For some reason the extra zeros are being added.

chrisammon3000 avatar Feb 26 '22 18:02 chrisammon3000

I just had this issue as well while migrating similar items into an existing pynamodb model. Not an ideal fix but I was able to do the following to get around it.

import dateutil.parser
import json

# item is a dict representing keys and values that match up to the attributes in my pynamodb model
new_timestamp = dateutil.parser.parse(item['timestamp'])
item.pop('timestamp')

# this line used to error because of the timestamp
# now that I've popped timestamp off it doesn't
thing = Thing(**item)
# then I can put timestamp back on after from_json runs without error
thing.timestamp = new_timestamp
thing.save()

peoplespete avatar Apr 28 '22 15:04 peoplespete

I have similar problem:

ValueError: Datetime string '2022-05-09T12:04:56.479663+00:00' does not match format '%Y-%m-%dT%H:%M:%S.%f%z'

So I'm getting this error with a valid ISO 8601 format 🤯

umatbro avatar May 09 '22 12:05 umatbro

I am getting the same when using from_raw_data it adds some extra zeros when convert the date to pynamodb's model

WaGjUb avatar Oct 14 '22 10:10 WaGjUb

In each case it seems that the data has been populated in DynamoDB through some other means than PynamoDB's UTCTimeDateAttribute. We probably don't want to make a flexible parser to handle what's effectively a data corruption.
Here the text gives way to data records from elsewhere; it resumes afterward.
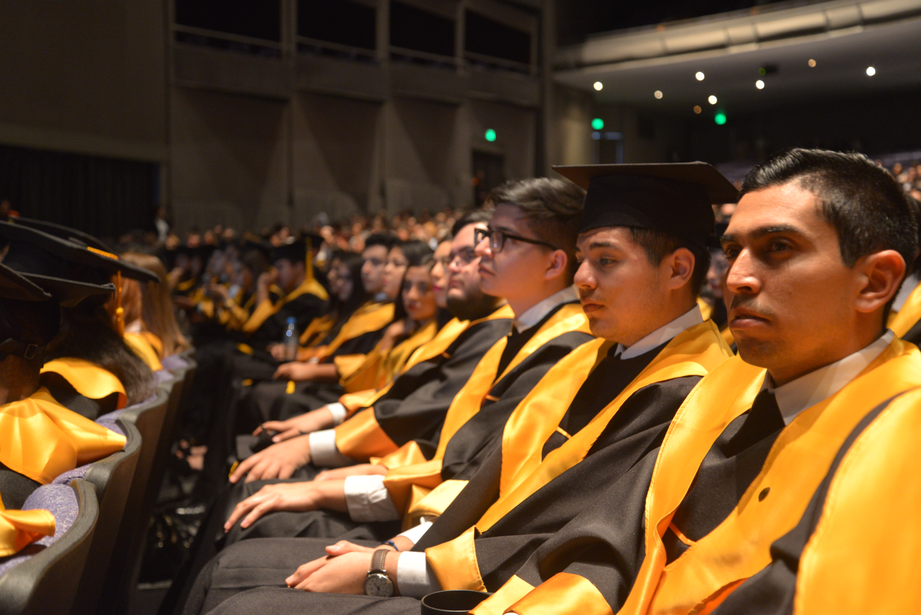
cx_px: 460
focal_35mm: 48
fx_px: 1228
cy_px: 308
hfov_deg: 41.1
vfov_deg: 28.1
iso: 1600
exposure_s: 1/10
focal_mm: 48
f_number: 4.2
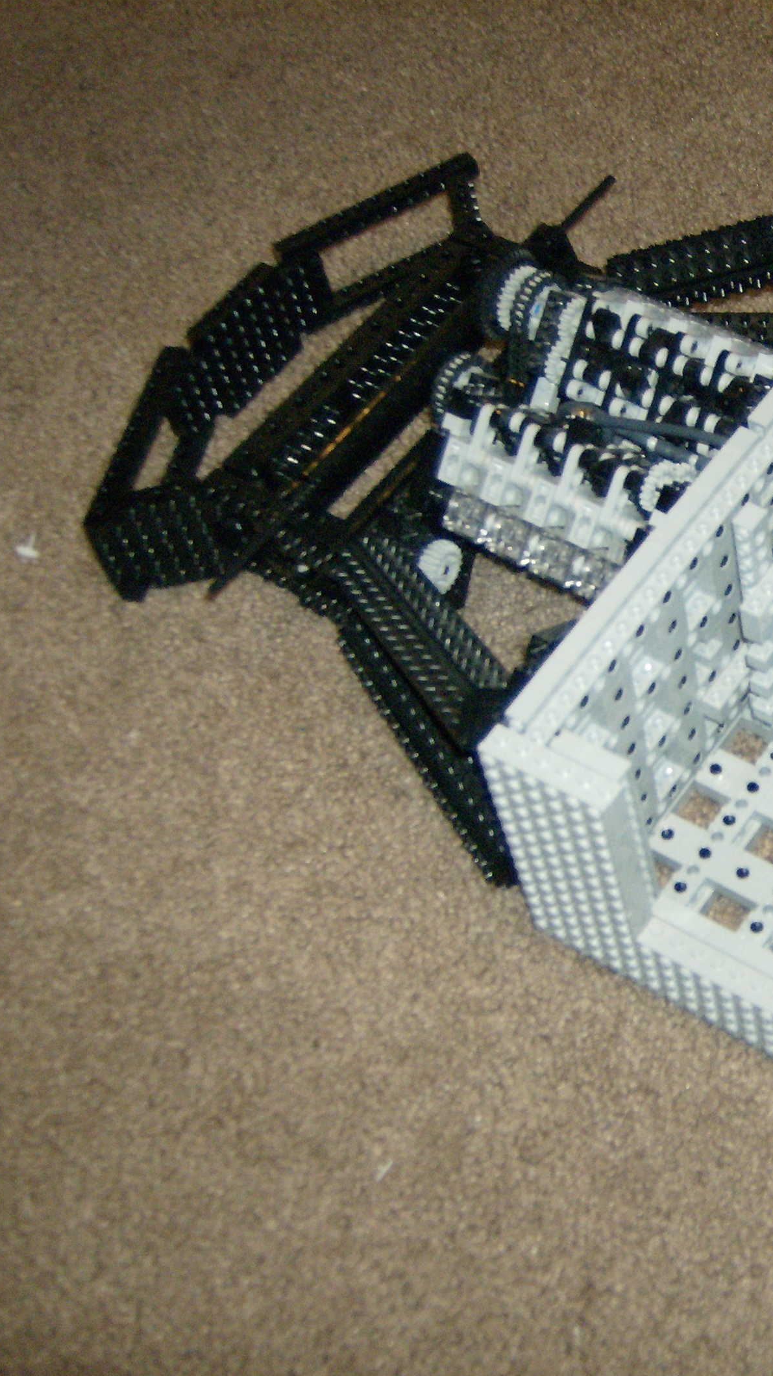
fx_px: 2005
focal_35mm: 55
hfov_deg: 20.6
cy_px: 690
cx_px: 881
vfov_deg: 37.9
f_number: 2.9
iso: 200
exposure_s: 1/66.6
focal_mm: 6.4
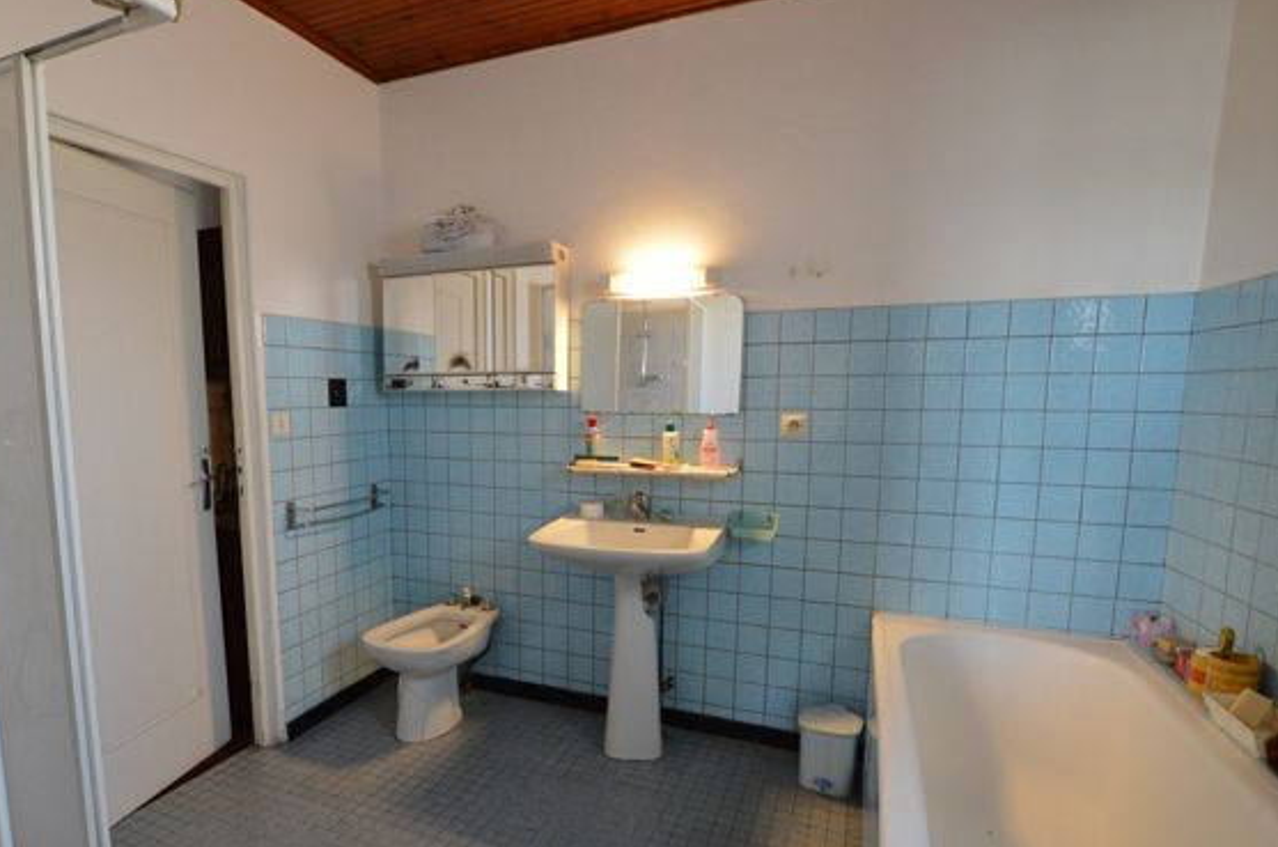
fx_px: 673
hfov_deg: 86.1
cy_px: 487
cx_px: 524
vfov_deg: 64.0
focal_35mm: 19
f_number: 3.5
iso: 1600
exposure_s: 1/60
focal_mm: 10
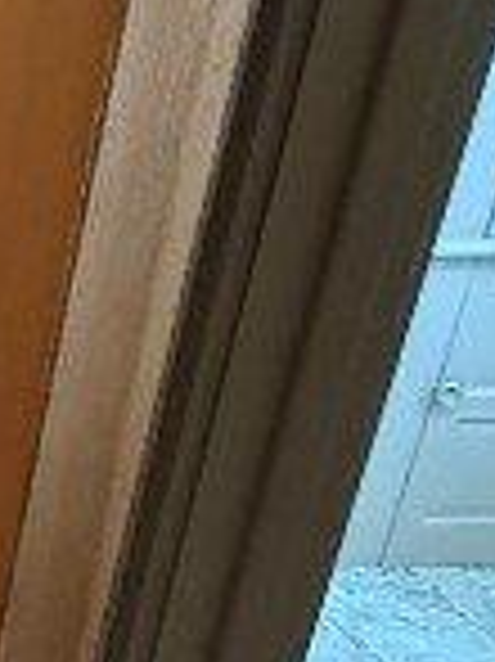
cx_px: -486
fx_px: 1394
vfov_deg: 26.7
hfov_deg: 15.9
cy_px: 311
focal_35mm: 73
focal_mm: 2.22
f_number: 2.2
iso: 640
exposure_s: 1/60
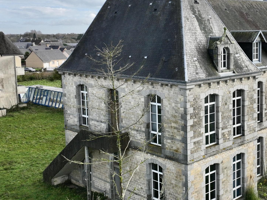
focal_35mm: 50
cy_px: 84
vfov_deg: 29.0
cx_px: 209
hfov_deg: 37.0
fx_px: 386
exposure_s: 1/2500
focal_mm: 12.29
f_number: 2.8
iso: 370
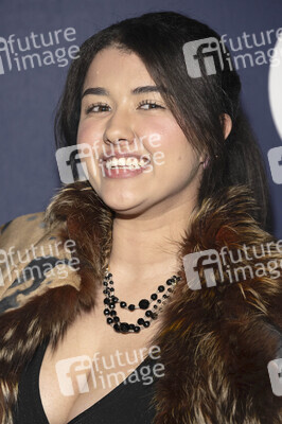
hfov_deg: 14.2
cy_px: 212
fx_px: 1130
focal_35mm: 96
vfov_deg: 21.3
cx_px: 141
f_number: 5
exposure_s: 1/200
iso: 800
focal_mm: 96
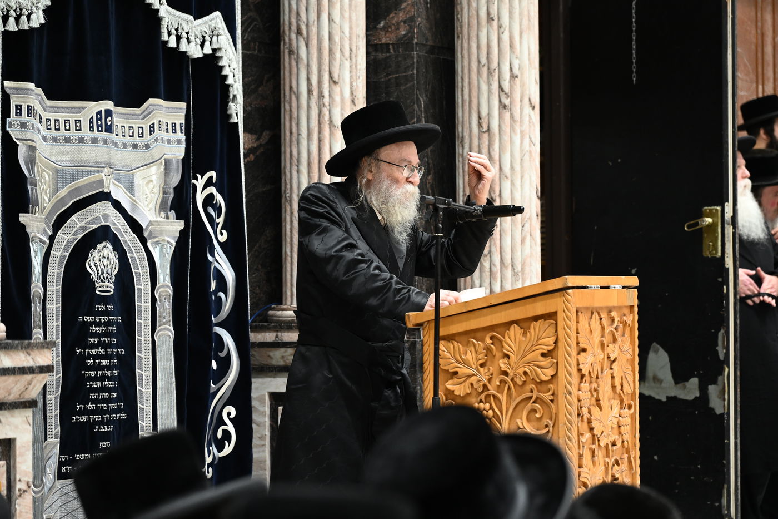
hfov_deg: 17.1
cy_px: 260
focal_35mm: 120
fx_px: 2593
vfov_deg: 11.4
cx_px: 389
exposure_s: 1/100
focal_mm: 120
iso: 2500
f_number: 4.5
You might try to override deserialize on your model and once all data is converted to the "good" state, remove the override from your code:

def deserialize(self, values: Any) -> Any:
    if values is not None:
        if has_bad_format(values['my_time_attr']['S']):
            values['my_time_attr']['S'] = convert_bad_to_good(values['my_time_attr']['S'])
    return super().deserialize(values)

ikonst avatar Oct 15 '22 22:10 ikonst

I'm just trying out pynamodb but this immediately caught me offguard, as I use a 2021-10-07T17:01:04.016Z type format for all my datetime fields. I ended up writing my own custom attribute, which was surprisingly easy to do. It's not the most efficient, but works well for me:

from datetime import datetime, timezone
from dateutil.parser import parse

class AWSISODateTimeAttribute(Attribute[datetime]):
    attr_type = STRING

    def serialize(self, value: Union[datetime,str]) -> str:
        t: datetime = None
        if isinstance(value, str):
            t = parse(value)
        else:
            t = value
        if t.tzinfo is None:
            t = t.replace(tzinfo=timezone.utc)
        return t.astimezone(timezone.utc).isoformat(timespec='milliseconds').replace("+00:00", "Z")

    def deserialize(self, value: str) -> str:
        return value

half2me avatar Dec 21 '22 22:12 half2me